Unsupervised Learning & Clustering — Exam Crib
Sheet
Why Unsupervised?
• Labeling large datasets is costly.
• Useful for data mining and feature extraction.
• Handles evolving patterns over time.
• Reveals hidden data structure.
Mixture Models & Identifiability
• Model: p(x) = Σ P(ωj) p(x | θj)
• Identifiability: unique θ from p(x). If multiple θ → same p(x), can’t recover true parameters.
• Gaussian mixtures usually identifiable, but label switching possible.
Parameter Estimation
• Maximum Likelihood (ML): maximize log L(θ).
• EM Algorithm: E-step: compute responsibilities; M-step: update parameters.
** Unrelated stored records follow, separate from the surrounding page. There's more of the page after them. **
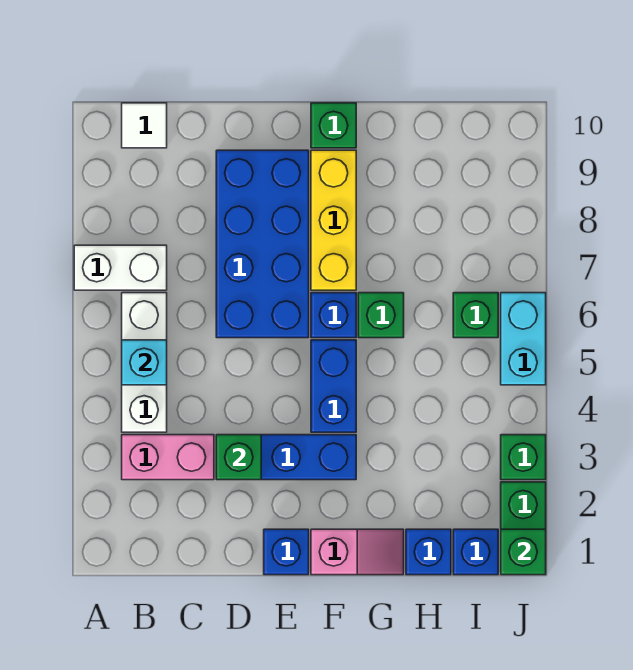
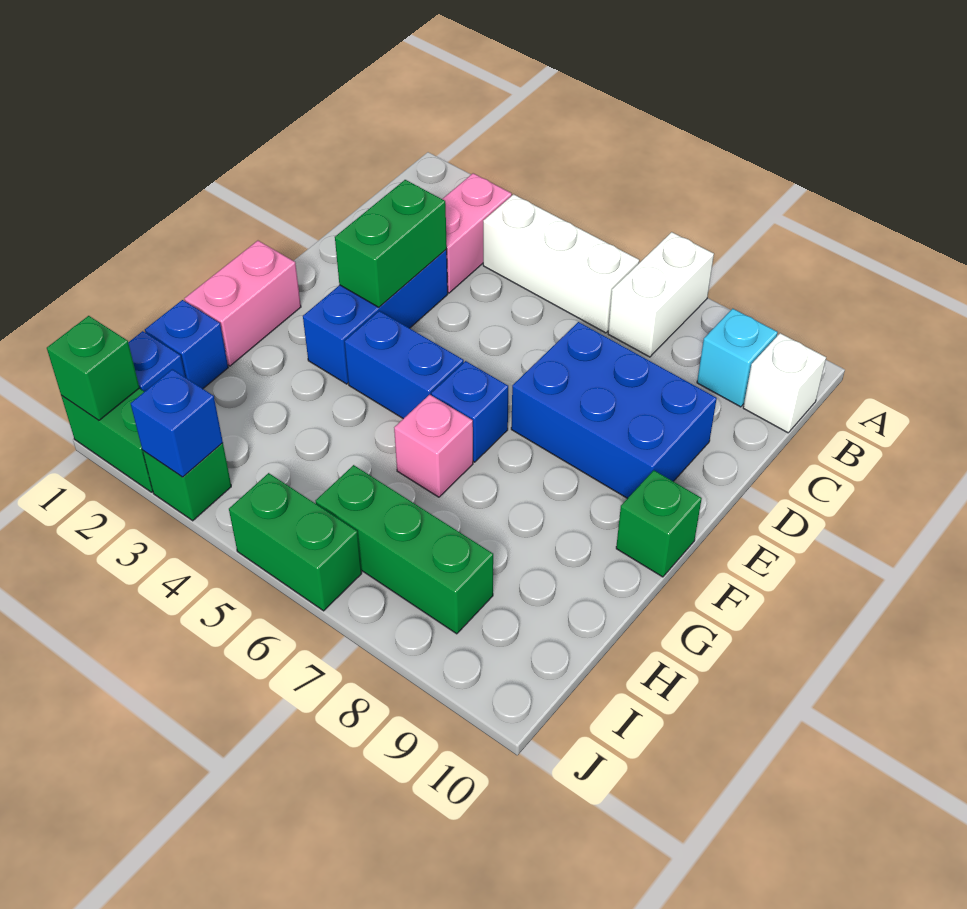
cyan 1x1 brick [122,340,167,385] -> cyan 1x1 brick moved to [697,309,778,407]
white 1x1 tile [122,103,167,148] -> white 1x1 brick [743,333,826,433]
green 1x1 brick [216,435,261,480] -> green 1x2 brick [335,180,447,307]
blue 2x4 brick [216,150,309,338] -> blue 2x3 brick [511,322,717,499]
blue 1x1 brick [264,529,309,575] -> blue 1x1 brick moved to [131,369,223,477]
pink 1x2 slope [311,529,404,575] -> pink 1x2 brick [184,241,301,366]
yellow 1x3 brick [311,150,356,290] -> none
green 1x1 brick [358,293,404,338] -> pink 1x1 brick [394,395,473,497]
green 1x1 brick [453,293,498,338] -> green 1x3 brick [316,465,493,634]
cyan 1x2 brick [501,293,546,385] -> green 1x2 brick [229,473,362,611]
• Bayesian: use prior p(θ) + data; better with small samples, reduces overfitting.
Clustering Algorithms
• K-Means: minimizes SSE; assumes spherical, equal-size clusters.
• Hierarchical: agglomerative (merge) or divisive (split); dendrogram output.
• Graph-Theoretic: clusters via connectivity in similarity graph; handles non-convex shapes.
Similarity Measures
• Metric: Euclidean, Manhattan, Minkowski.
• Non-metric: Inner product, Tanimoto.
• Normalize features for invariance.
Choosing Number of Clusters
• Elbow method (SSE drop-off).
• Silhouette score (compactness & separation).
• BIC/AIC for mixture models.
• Stability across bootstrap samples.
Key Pitfalls
• Singularities in ML (component collapse).
• Local optima in EM/K-means.
• Outliers distort distance-based methods.
• High-dimensional data reduces distance meaning.
Practical Tips
• Scale features; smart init (k-means++).
• Multiple restarts for robustness.
• Validate before interpretation.
• Combine with dimensionality reduction if needed.
Method Comparison
Method Strengths Weaknesses
K-Means Fast, simple, scalable Assumes spherical, equal-size clusters
GMM (EM) Elliptical clusters, soft assignments Sensitive to init, can collapse
Hierarchical Dendrogram, no preset k O(n^2) complexity
Graph/Spectral Non-convex shapes Needs similarity matrix